Cinema has always played a social and historical role. We hope to join the legacy of the many cultural and artistic creations of Palestinians both in Palestine and in exile, many of which created new artistic directions in the Arab world. A Disturbed Earth aims to understand and cinematically narrate the connections between massacre and its legacy, taking as its poetic beginning the forms and contents of restless lives, landscapes and neighbourhoods; and stubborn, surviving memories.
Aims & Objectives
We aim to contribute to the body of knowledge about what happened during the Nakba of 1948 with a thorough and compelling investigation. There are a significant amount of oral histories generated by researchers and activists. Our project brings a detailed focus on one village; and one of the over 70 documented massacres by Zionist militias in the Galilee area.

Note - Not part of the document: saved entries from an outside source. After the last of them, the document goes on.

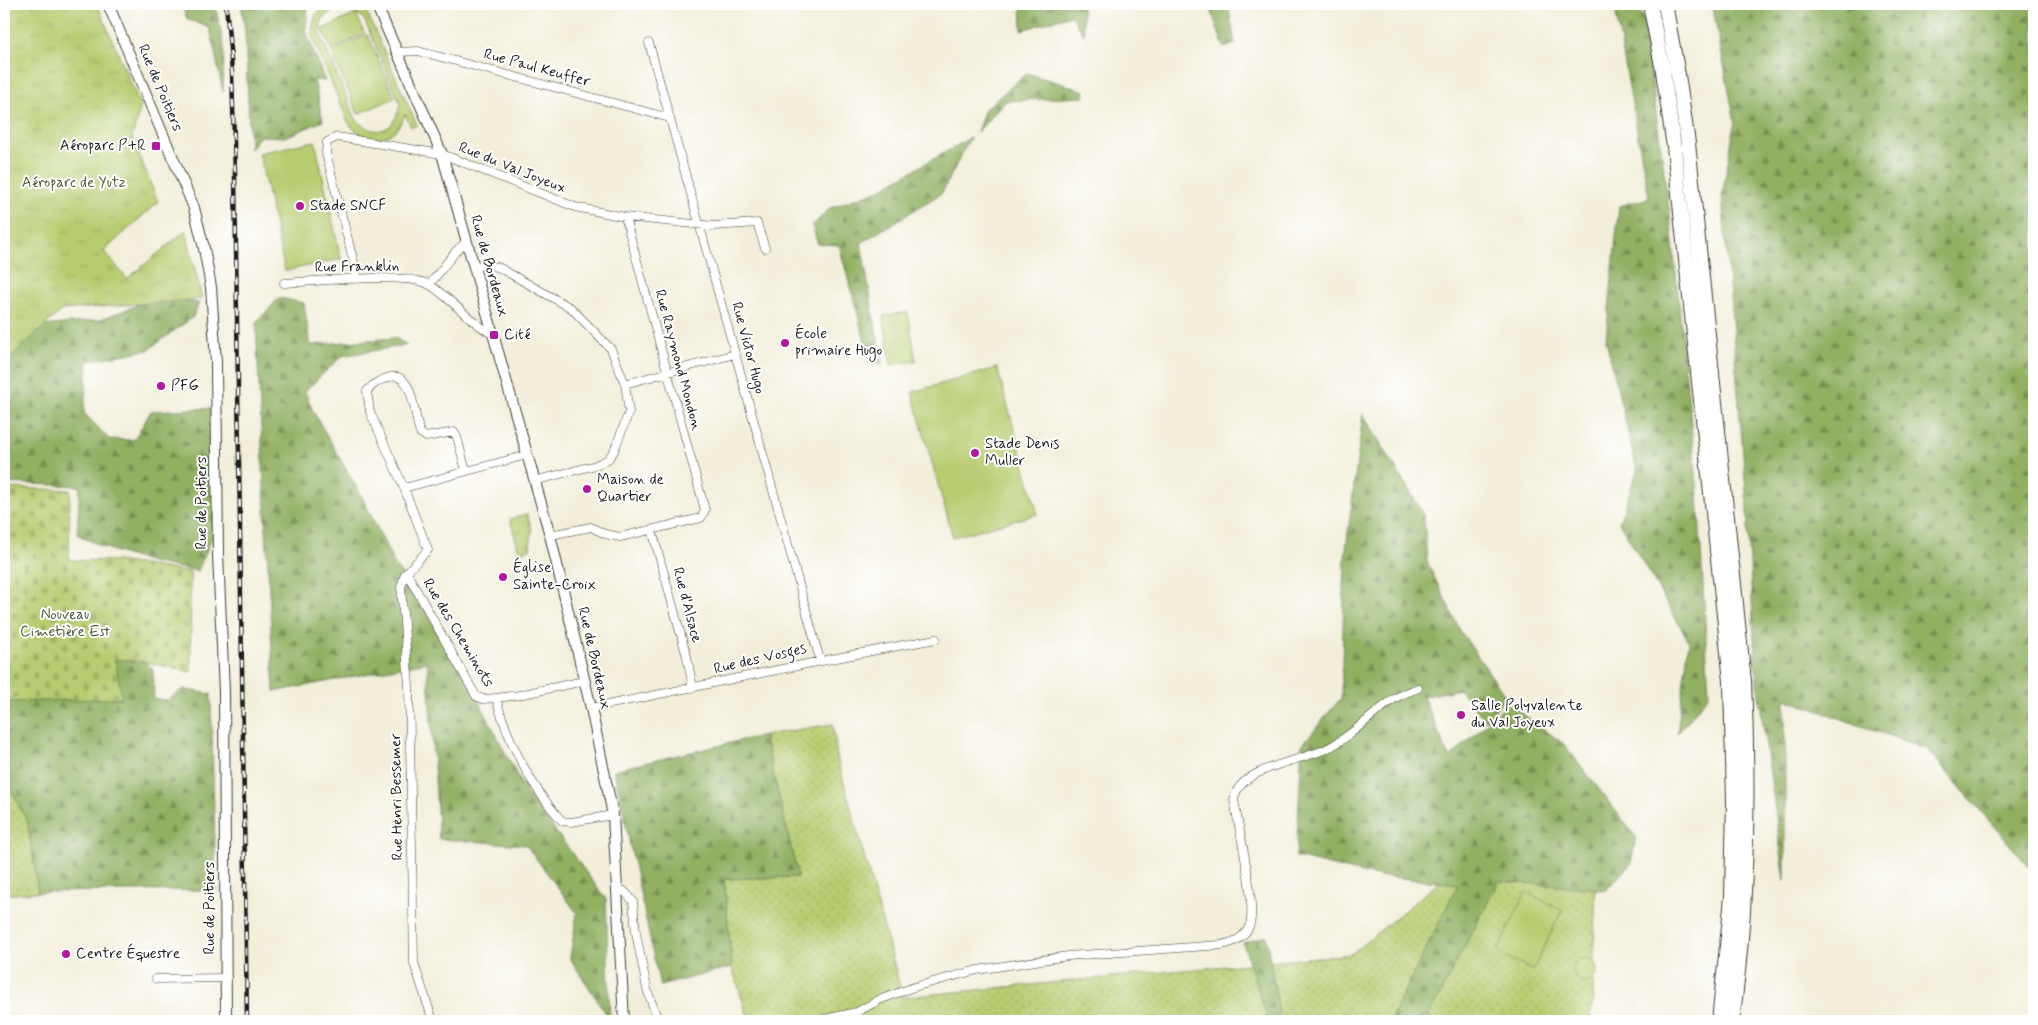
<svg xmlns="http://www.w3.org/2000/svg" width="2038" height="1025" font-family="Mynerve,sans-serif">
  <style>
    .grass { fill: url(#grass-dots); stroke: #6a7446 }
    .forest { fill: url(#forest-firs); stroke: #56663f }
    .cemetery { fill: url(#cemetery-stones); stroke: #6a7446 }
    .park { fill: url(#park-tufts); stroke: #6a7446 }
    .pitch { fill: #b7cc70; stroke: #6a7446; fill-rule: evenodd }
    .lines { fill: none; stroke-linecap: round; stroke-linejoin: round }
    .street-casing { stroke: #3c3c38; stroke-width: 9 }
    .secondary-casing { stroke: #3c3c38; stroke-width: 12 }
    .highway-casing { stroke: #3c3c38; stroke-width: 16 }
    .street { stroke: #fff; stroke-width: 8 }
    .secondary { stroke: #fff; stroke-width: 10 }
    .highway { stroke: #fff; stroke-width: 14 }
    .rail-casing { stroke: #1c1c1c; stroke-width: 4.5 }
    .rail { stroke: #fff; stroke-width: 2.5; stroke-dasharray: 8; stroke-linecap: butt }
    .poi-dot { fill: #b5179e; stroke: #fff; stroke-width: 2 }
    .labels { text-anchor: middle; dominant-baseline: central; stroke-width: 4; stroke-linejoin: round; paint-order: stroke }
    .street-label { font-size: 15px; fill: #1c1c1c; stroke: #fff }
    .poi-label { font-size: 15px; fill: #1c1c1c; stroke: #fff; text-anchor: start }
    .park-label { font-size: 15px; fill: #525a39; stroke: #fff }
  </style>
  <defs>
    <pattern id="grass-dots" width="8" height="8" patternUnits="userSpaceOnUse" patternTransform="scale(1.25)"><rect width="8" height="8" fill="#b7cc70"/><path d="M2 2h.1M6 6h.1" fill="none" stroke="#9daf60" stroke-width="1.8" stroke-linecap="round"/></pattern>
    <pattern id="forest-firs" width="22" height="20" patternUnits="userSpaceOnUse" patternTransform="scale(1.25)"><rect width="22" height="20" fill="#91b062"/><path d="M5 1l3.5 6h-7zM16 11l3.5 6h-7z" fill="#768e50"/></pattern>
    <pattern id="cemetery-stones" width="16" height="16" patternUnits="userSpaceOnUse" patternTransform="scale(1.25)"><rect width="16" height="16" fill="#b7cc70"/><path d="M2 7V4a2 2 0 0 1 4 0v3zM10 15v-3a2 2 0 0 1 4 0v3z" fill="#9daf60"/></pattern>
    <pattern id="park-tufts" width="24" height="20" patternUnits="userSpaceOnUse" patternTransform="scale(1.25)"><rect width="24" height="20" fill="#b7cc70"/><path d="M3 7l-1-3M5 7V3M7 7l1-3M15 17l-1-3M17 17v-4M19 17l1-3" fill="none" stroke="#9daf60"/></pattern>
  </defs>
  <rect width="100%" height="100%" fill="#fff"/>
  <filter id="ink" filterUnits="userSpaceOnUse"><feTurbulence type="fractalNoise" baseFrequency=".02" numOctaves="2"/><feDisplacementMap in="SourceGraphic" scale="10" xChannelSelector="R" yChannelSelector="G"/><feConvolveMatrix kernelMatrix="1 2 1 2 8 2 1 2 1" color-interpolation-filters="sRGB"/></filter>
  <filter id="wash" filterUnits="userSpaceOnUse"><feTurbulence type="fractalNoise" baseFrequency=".0096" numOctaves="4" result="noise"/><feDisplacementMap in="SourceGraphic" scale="20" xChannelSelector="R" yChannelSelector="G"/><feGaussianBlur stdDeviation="1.12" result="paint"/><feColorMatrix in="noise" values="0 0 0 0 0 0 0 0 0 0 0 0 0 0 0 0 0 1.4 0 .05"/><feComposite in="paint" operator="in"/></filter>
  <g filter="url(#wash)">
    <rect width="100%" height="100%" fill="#f2eeda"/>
    <path class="grass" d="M 833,724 L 837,757 L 903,997 L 1351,954 L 1448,875 L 1596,868 L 1593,1000 L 1589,1021 L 749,1021 L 732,967 L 724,879 L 798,877 L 764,735 Z
      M 4,776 L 28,823 L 38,892 L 4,895 Z"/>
    <path class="forest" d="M 181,4 L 215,4 L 224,47 L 223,92 L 210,28 L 187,19 Z
      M 241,4 L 308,4 L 306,31 L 325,81 L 314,80 L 323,121 L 285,137 L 260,136 L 250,149 L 245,30 Z
      M 1021,4 L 1082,5 L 1084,35 L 1071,15 L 1022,30 Z
      M 1213,4 L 1228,4 L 1235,44 L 1224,48 L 1212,13 Z
      M 1614,4 L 1635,4 L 1643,17 L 1670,215 L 1698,494 L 1709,695 L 1677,734 L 1689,641 L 1619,522 L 1637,471 L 1606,340 L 1619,206 L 1649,198 Z
      M 1712,4 L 2034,4 L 2034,877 L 2030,868 L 1927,749 L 1785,699 L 1785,881 L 1756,674 L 1746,492 L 1722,196 L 1735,122 Z
      M 1027,73 L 1085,91 L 1084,97 L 1006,101 L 977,132 L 985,109 Z
      M 970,138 L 942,193 L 861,243 L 882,364 L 870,360 L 839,245 L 818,244 L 812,226 L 830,208 L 877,191 Z
      M 159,297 L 199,303 L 193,317 L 148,350 L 88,361 L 84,413 L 109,439 L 134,440 L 151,411 L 215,408 L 217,526 L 198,571 C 156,564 114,555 77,534 L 80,486 L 4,483 L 4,363 L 43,326 L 99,320 Z
      M 279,298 L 304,303 L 310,345 L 395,338 L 407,345 L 342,356 L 305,391 L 313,411 L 363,499 L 396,567 L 407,581 L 462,668 L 524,789 L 606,899 L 610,1020 L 570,958 L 577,913 L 526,845 L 439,839 L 427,662 L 274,692 L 256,323 Z
      M 1363,414 L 1424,515 L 1427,562 L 1461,632 L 1506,697 L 1486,721 L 1459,689 L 1423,697 L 1450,758 L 1508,703 L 1564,744 L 1636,837 L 1631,864 L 1606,890 L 1499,881 L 1426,1021 L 1390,1021 L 1458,884 L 1371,875 L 1296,857 L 1302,745 L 1341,698 L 1345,557 Z
      M 115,659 L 145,662 L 153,669 L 154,699 L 168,700 L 183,689 L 211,694 L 216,890 L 38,892 L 28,823 L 4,776 L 4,702 L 121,698 Z
      M 764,735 L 798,877 L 724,879 L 732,967 L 660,986 L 614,770 Z
      M 1266,936 L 1280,1018 L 1327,1016 L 1328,1021 L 1266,1021 L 1267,1018 L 1243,943 Z"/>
    <path class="cemetery" d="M 4,488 L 70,490 L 69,560 L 117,561 L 190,572 L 191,672 L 145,662 L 115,659 L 122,698 L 4,702 Z"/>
    <path class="park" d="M 4,4 L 97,4 L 141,106 L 132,137 L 158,202 L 104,251 L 127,279 L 186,230 L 202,299 L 62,310 L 4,363 Z
      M 527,514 L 532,530 L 530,549 L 519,552 L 510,519 Z"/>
    <path class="pitch" d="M 331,4 L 363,4 L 417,125 L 411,127 L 405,114 C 395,143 366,147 348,122 L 311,34 L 315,17 L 320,10 ZM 350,8 L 364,19 L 400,103 C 396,131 376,140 356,119 L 320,34 C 319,14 333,8 350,8 Z
      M 356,14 L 365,34 L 331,49 L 322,29 Z
      M 368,35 L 395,98 L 358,114 L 331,51 Z
      M 315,141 L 341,259 L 285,271 L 259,153 Z
      M 908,312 L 916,361 L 891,365 L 883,316 Z
      M 997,368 L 1038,514 L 953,537 L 912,392 Z
      M 1526,892 L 1562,910 L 1533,970 L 1497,952 Z
      M1573 970a12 12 0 1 1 24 0a12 12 0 1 1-24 0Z"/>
  </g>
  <g filter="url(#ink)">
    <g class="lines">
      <g class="street-casing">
        <path id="street" d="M 649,43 L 820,660
          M 398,52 L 418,51 L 670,118
          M 473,265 L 498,267 L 571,308 L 611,349 L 625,384 L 629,412 L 614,451 L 608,459 L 596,465 L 534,481
          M 358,279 L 326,153 L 327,142 L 337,137 L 442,154 L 575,207 L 625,217 L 714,226 L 757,223 L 765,248
          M 284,283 C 313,281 408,272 430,285 C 453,300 469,322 494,335
          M 429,285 L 457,250 L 467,241
          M 625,384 L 735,354
          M 404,488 L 527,455
          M 652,530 L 687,657 L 693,688
          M 550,535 L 591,527 L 605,534 L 620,537 L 701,518 L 705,510 L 625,217
          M 408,571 L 408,575 L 476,696 L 483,699 L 496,698 C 508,742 531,787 562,821 L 571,822 L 613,815
          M 496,698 L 519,695 L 584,681
          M 591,708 C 706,685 820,660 936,639
          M 616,888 L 624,891 L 633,901 L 636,933 L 647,989 L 658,1021
          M 156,979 L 225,978
          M 433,1021 L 414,963 L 409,685 L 401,587 L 405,574 L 428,550 L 404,488 L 370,412 L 367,391 C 374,383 380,380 390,377 C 414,371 414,417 420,433 L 426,437 L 454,432 L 457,437 L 466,471
          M 816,1021 L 857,1012 L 879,1000 L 914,987 L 977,970 L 1068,956 L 1220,945 C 1233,943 1243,939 1249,927 C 1258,909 1238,825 1234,800 C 1237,768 1301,761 1326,749 C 1348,739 1371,715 1391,701 C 1399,695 1409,692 1418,688"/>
      </g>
      <g class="secondary-casing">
        <path id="secondary" d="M 108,4 L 194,208 L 204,248 L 211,287 L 216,362 L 218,554 L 224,692 L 226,1021
          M 376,4 L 442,154 L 550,535 L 591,708 L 613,815 L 624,1021"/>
      </g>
      <g class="highway-casing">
        <path id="highway" d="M 1650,4 L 1663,71 L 1674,147 L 1731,681 L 1734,801 L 1732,898 L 1719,1021
          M 1665,4 L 1678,75 L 1688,143 L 1744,681 C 1749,795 1748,908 1732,1021"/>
      </g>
      <use href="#street" class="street"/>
      <use href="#secondary" class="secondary"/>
      <use href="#highway" class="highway"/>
      <g class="rail-casing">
        <path id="rail" d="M 226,4 L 232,72 L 235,175 L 247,1021"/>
      </g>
      <use href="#rail" class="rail"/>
    </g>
  </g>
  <g class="poi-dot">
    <rect x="151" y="141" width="10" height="10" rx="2.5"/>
    <circle cx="300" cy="206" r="5"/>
    <rect x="489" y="330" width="10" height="10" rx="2.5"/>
    <circle cx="785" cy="343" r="5"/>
    <circle cx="161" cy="386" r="5"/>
    <circle cx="975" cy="453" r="5"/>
    <circle cx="587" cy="489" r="5"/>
    <circle cx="503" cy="577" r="5"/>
    <circle cx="1461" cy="715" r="5"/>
    <circle cx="66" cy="954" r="5"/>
  </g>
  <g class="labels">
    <g class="street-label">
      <text transform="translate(537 68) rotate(15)">Rue Paul Keuffer</text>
      <text transform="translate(160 88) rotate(67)">Rue de Poitiers</text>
      <text transform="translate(512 168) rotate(22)">Rue du Val Joyeux</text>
      <text transform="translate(489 266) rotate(74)">Rue de Bordeaux</text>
      <text transform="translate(357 267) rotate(-1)">Rue Franklin</text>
      <text transform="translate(748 348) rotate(75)">Rue Victor Hugo</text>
      <text transform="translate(678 360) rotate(75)">Rue Raymond Mondon</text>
      <text transform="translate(202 503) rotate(-90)">Rue de Poitiers</text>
      <text transform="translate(687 605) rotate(75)">Rue d'Alsace</text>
      <text transform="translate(458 633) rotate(59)">Rue des Cheminots</text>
      <text transform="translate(594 658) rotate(77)">Rue de Bordeaux</text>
      <text transform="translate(760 659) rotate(-13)">Rue des Vosges</text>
      <text transform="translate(397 797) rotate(-91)">Rue Henri Bessemer</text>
      <text transform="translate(210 908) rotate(-90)">Rue de Poitiers</text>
    </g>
    <g class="poi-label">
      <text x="146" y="146" text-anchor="end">Aéroparc P+R</text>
      <text x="310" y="206">Stade SNCF</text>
      <text x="795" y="334">École<tspan x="795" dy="17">primaire Hugo</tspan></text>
      <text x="504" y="335">Cité</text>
      <text x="171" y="386">PFG</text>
      <text x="985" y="444">Stade Denis<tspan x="985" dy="17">Muller</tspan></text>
      <text x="597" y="480">Maison de<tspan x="597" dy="17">Quartier</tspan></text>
      <text x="513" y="568">Église<tspan x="513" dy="17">Sainte-Croix</tspan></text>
      <text x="1471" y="706">Salle Polyvalente<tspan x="1471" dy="17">du Val Joyeux</tspan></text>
      <text x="76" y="954">Centre Équestre</text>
    </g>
    <g class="park-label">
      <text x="74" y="183">Aéroparc de Yutz</text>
      <text x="65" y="615">Nouveau<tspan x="65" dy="17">Cimetière Est</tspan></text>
    </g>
  </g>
  <rect width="2038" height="1025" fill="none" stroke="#fff" stroke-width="20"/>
</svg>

We aim to express the narratives we are researching outside the conventional frames of colonial discourses, and the "history wars" of 1948.
We hope to create a vigorous and poetic documentary film that will do justice to the memory narratives people have shared with us.
We hope to access previously inaccessible archives: and to challenge the restrictions and limitations imposed on Palestinian narratives.
We aim to make the information generated and the film widely available to refugee communities across the diaspora: they are the custodians of the new knowledge created and our work must remain accountable to them.
We plan to distribute the film to audiences most affected by its story. We have contacts with educational and cultural organisations that can help with this process across the refugee camps of the Middle East. We also have personal contacts through family and friends who can facilitate independent screenings among different neighbourhoods of different refugee camps in Lebanon.
We are forming partnerships with media and film institutions, such as international film festivals, production and distribution houses, and artist collectives.
The oral history archives created will be shared with a centralised archive at the American University of Beirut.
With the help of committed Israeli and Palestinian friends, we will attempt to distribute the film among Israeli communities.
A Disturbed Earth will broadly appeal to indigenous peoples and others whose perspectives and movements have always included a need to unearth alternative historical accounts. So far connections have been made with indigenous artists and activists in Australia.
At a later stage, we also aim to publish journal articles and a blog as strategies to share knowledge generated with wider audiences.